Ischia is important in Greek mythology. Some angry god or other was always tossing a lesser deity down into the waters where they turned into the islands we know today. Not plausible, but a good tale
like Hollow Earth, itself. "They say" (another favorite expression of TV ventures into the unknown) that during the crusades, entire armies of Saracens and Christians waged war on Epomeo, and then suddenly were gone. Where did they go? And if you follow Ischia blogs, they are full of UFO spottings right where you'd expect them to be, darting will-o'-the-wisps rising from the hidden bases beneath Epomeo, rising from the Hollow Earth. They also speculate that this is where the great Neapolitan mathematician, Ettore Majorana, disappeared! (Really.) What will you find at the top? There is what is left of an old monastery, now a small hotel (with a wishing well, I wish that we were there*1). But what is below all that? Better question what is right next door!?

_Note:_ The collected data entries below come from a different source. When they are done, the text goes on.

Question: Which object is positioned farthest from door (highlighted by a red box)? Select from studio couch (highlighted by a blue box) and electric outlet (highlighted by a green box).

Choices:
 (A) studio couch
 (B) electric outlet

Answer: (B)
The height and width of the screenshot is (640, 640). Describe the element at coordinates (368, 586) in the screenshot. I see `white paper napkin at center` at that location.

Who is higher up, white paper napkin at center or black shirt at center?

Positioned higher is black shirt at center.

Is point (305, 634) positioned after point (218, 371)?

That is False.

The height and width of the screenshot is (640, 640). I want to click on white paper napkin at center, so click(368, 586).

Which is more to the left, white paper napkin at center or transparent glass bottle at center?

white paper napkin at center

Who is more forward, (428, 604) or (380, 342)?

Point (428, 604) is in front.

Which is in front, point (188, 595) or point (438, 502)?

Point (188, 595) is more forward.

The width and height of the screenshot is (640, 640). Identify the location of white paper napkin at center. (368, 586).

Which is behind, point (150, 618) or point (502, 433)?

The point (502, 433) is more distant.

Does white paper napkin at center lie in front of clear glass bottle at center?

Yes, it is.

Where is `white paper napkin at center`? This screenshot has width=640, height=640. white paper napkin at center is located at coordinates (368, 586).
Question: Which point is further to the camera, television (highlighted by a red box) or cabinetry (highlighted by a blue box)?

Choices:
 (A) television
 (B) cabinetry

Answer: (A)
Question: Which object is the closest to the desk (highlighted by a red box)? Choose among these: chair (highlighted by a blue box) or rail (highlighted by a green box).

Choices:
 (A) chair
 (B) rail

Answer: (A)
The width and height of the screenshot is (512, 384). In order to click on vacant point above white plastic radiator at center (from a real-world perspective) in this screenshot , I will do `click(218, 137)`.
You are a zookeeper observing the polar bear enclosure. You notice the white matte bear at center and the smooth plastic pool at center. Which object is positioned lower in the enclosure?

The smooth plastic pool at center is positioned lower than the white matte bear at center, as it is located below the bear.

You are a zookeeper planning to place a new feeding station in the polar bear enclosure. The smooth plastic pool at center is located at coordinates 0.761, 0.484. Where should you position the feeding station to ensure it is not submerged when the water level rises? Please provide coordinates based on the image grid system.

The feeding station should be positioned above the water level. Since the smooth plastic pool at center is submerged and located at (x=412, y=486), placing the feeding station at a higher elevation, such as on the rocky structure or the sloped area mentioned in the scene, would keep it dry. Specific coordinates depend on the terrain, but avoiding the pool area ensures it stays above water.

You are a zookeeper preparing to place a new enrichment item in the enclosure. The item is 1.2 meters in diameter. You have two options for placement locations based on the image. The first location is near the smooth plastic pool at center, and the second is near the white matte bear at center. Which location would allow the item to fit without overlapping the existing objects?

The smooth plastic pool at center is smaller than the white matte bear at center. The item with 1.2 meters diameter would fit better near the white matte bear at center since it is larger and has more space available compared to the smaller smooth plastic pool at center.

The TV guys saved the best for last. Good move. It was worth the mule ride. Next door you see a bunch of antennas, part of what is currently an Italian military site. But before that, it was a US and NATO installation. Again, "they say" there are no witnesses to the large logistical comings and goings that surely must have gone into the building of such a place. So how did they do it! Is it possible that they came in from a hidden secret entrance? (The voice-over was phrased as a question.) And how did the Americans and NATO know about it unless they got it from Hitler's evil henchpersons?
(Again, the voice-over was phrased as a question.) Well, I used to work for the NSA, NATO and the US Army in Naples (that is all true), and if I tell you that there is no secret passageway from Ischia down into Hollow Earth, you'd say, "Hah! That's what they told you to say, right?" I cannot comment further, but watch your step, friend.

Thus "The Myth of the Submerged World" clicked along, frame by frame, starting with Epomeo and ending there. See you next time. And now it
is summer, and Ischia can be a strange place, especially in the summertime. My emotions are with the dreamers. I really do agree with Scottish historian James Charles Webb (1946-1980), a respected researcher in occultism that it would, indeed, be a loss if such wish-dream places did not exist—that, in his words “...a positive loss would be felt if Atlantis was one day conclusively shown to be Platonic myth...But man the dreamer is so constituted that such an impoverishment is not really a possibility."*2 So my advice is this: go for the baths, have a good time, but should you decide to leave for Agartha from Ischia, follow the yellow brick road, second star to the right, and when you come to the fork in the road, take it.

[Mysterious grottoes play a role in all of this, as well. See this link.]
[The main entry on Ischia is here.]

*1 Great line stolen from "There's a small hotel" (1936) by Rodgers and Hart.
*2 Webb, James C.N. - "Atlantis" in
Encyclopedia of the Unexplained; Magic, Occultism and Parapsychology, ed. Richard Cavendish. 1974, Routledge & Kegan Paul, London & Henley.